Microsoft’s China AI business is expanding

Microsoft has quietly developed a large artificial intelligence business in China, even as tensions between Washington and Beijing intensify over access to advanced AI technology. According to people familiar with the matter, Chinese companies have continued to buy Microsoft AI products and cloud services in significant volume, with much of that demand tied to OpenAI models distributed through Microsoft.

ByteDance, the Chinese internet and social media company, has been Microsoft’s biggest AI customer in recent years, the people said. The company has largely used OpenAI models and is on track to spend more than $1 billion a year on Microsoft AI and cloud offerings, they said. The figures were shared by people who asked not to be identified because the details are private.

The sales point to a business relationship that has endured despite the broader strategic rivalry between the US and China. Governments in both countries have sharpened scrutiny of AI systems, semiconductors and cloud infrastructure, but Chinese firms still appear to be finding ways to tap into Western AI tools through commercial channels.

Microsoft’s role in that market is notable because the company is one of OpenAI’s main commercial partners and has integrated OpenAI technology into its own products and services. That gives Microsoft a channel to sell AI capabilities to customers outside the United States, including in China, where demand for generative AI tools remains strong.
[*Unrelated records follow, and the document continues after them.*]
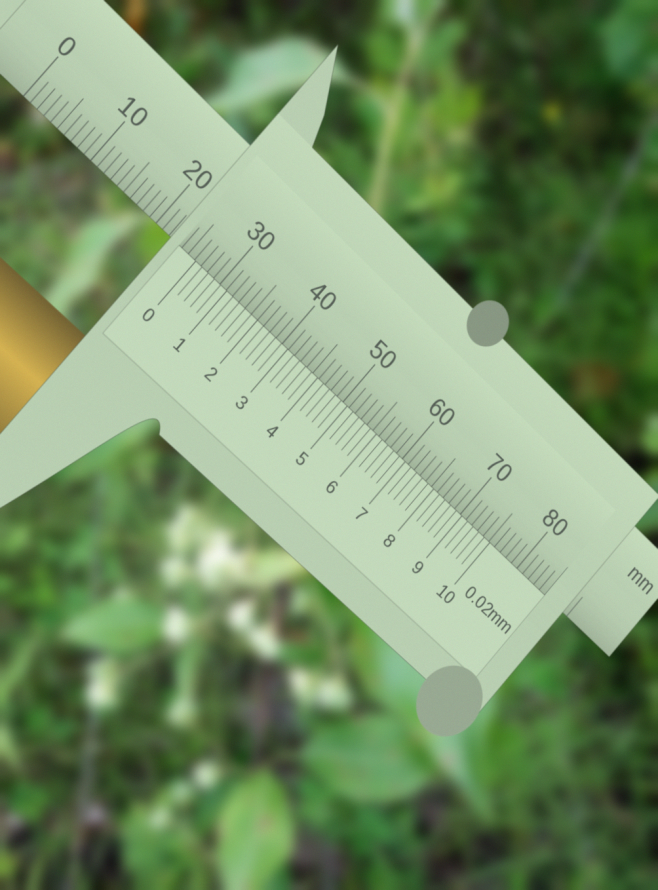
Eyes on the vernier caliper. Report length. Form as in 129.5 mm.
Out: 26.2 mm
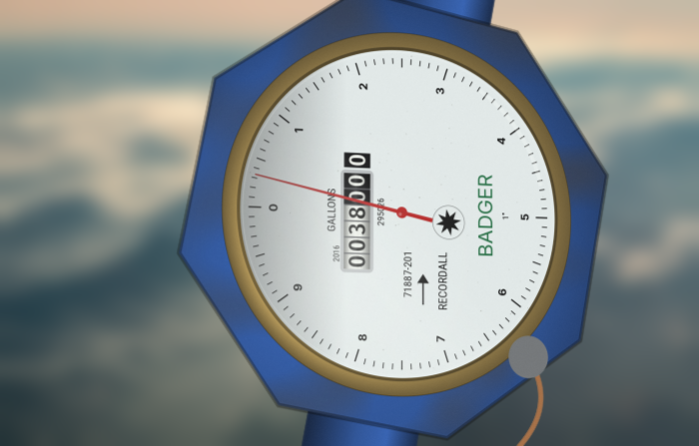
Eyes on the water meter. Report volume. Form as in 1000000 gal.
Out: 38000.3 gal
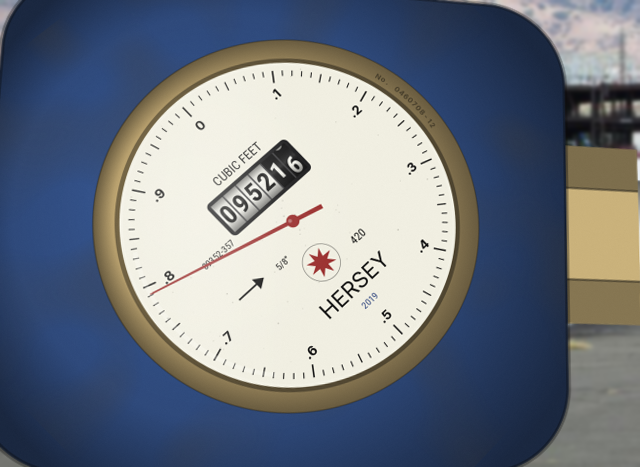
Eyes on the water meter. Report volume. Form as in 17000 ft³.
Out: 95215.79 ft³
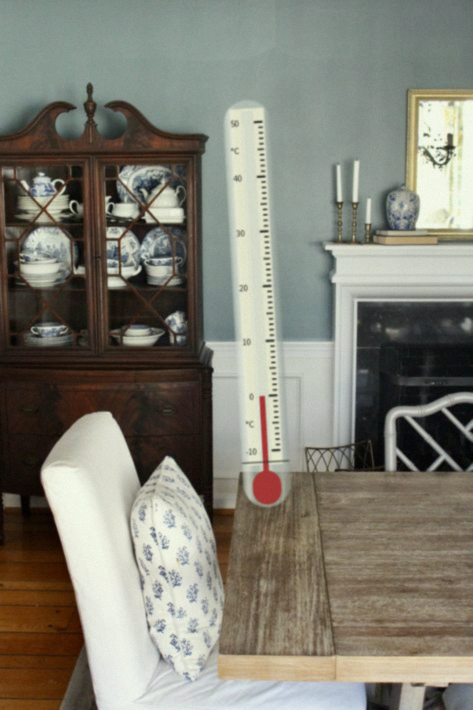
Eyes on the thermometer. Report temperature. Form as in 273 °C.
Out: 0 °C
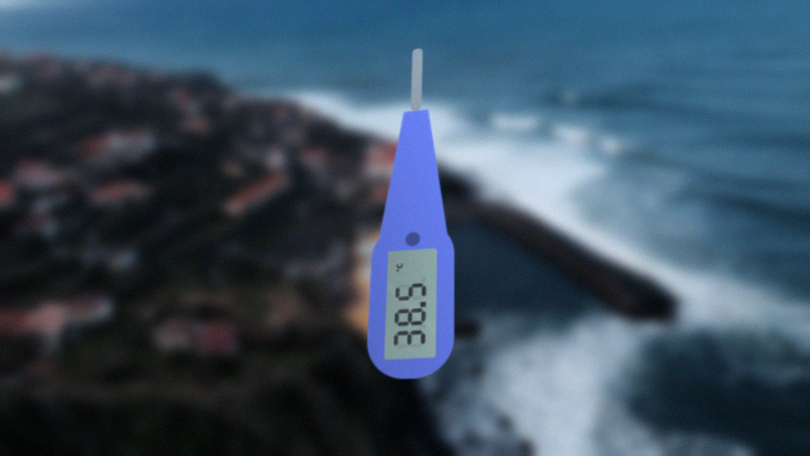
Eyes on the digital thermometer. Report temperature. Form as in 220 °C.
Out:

For Microsoft, the business also highlights the continued appeal of frontier AI models to Chinese companies that want access to some of the most advanced systems available. While the source material does not detail the specific uses ByteDance or other customers are making of the models, the scale of spending suggests that AI services are becoming a meaningful line item for large Chinese technology firms.

The development comes as the United States and China continue to compete for leadership in artificial intelligence. US officials have raised concerns about advanced technology reaching Chinese firms, while Chinese companies are under pressure to accelerate their own AI efforts. In that environment, Microsoft’s sales underscore how commercial demand can persist even amid geopolitical friction.

The source material does not indicate how many other Chinese customers Microsoft has, or whether the company expects further growth from the region. But the reported spending by ByteDance alone suggests that Microsoft’s AI and cloud business in China has reached a substantial scale.

The relationship also reflects the broader economics of AI adoption. Large companies are increasingly spending heavily on model access, cloud computing and related infrastructure as they race to build AI features into consumer and enterprise products. For Microsoft, that trend appears to be translating into meaningful revenue from one of the world’s most closely watched technology markets.

Even with heightened political risk, the reported figures show that the commercial market for AI remains global. For Microsoft, China has emerged as one of the clearest examples of that reality.